WHAT YOU SHOULD DO
Look below for the line containing "6 Agosto 2026 - 12:00"; from there, print each line exactly up to and including the line containing "Giammetta (Ater Matera)", and stop.

DATA FOR THIS EXERCISE
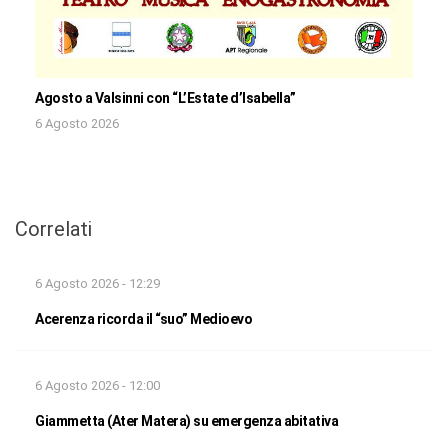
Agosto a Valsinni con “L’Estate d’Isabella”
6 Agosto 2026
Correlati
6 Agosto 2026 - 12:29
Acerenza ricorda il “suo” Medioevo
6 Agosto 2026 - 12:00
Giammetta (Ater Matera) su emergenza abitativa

* * *

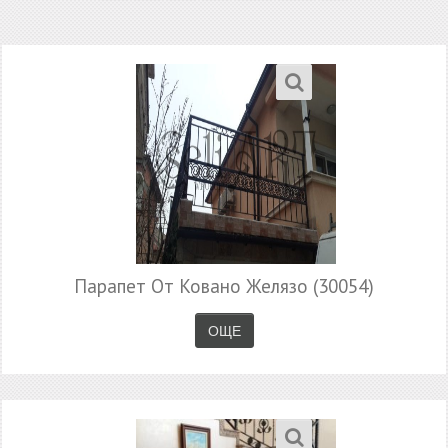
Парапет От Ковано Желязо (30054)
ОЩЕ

--

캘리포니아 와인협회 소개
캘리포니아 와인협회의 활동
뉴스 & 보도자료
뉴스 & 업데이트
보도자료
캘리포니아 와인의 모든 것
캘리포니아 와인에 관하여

EXERCISE SOLUTION
6 Agosto 2026 - 12:00
Giammetta (Ater Matera) su emergenza abitativa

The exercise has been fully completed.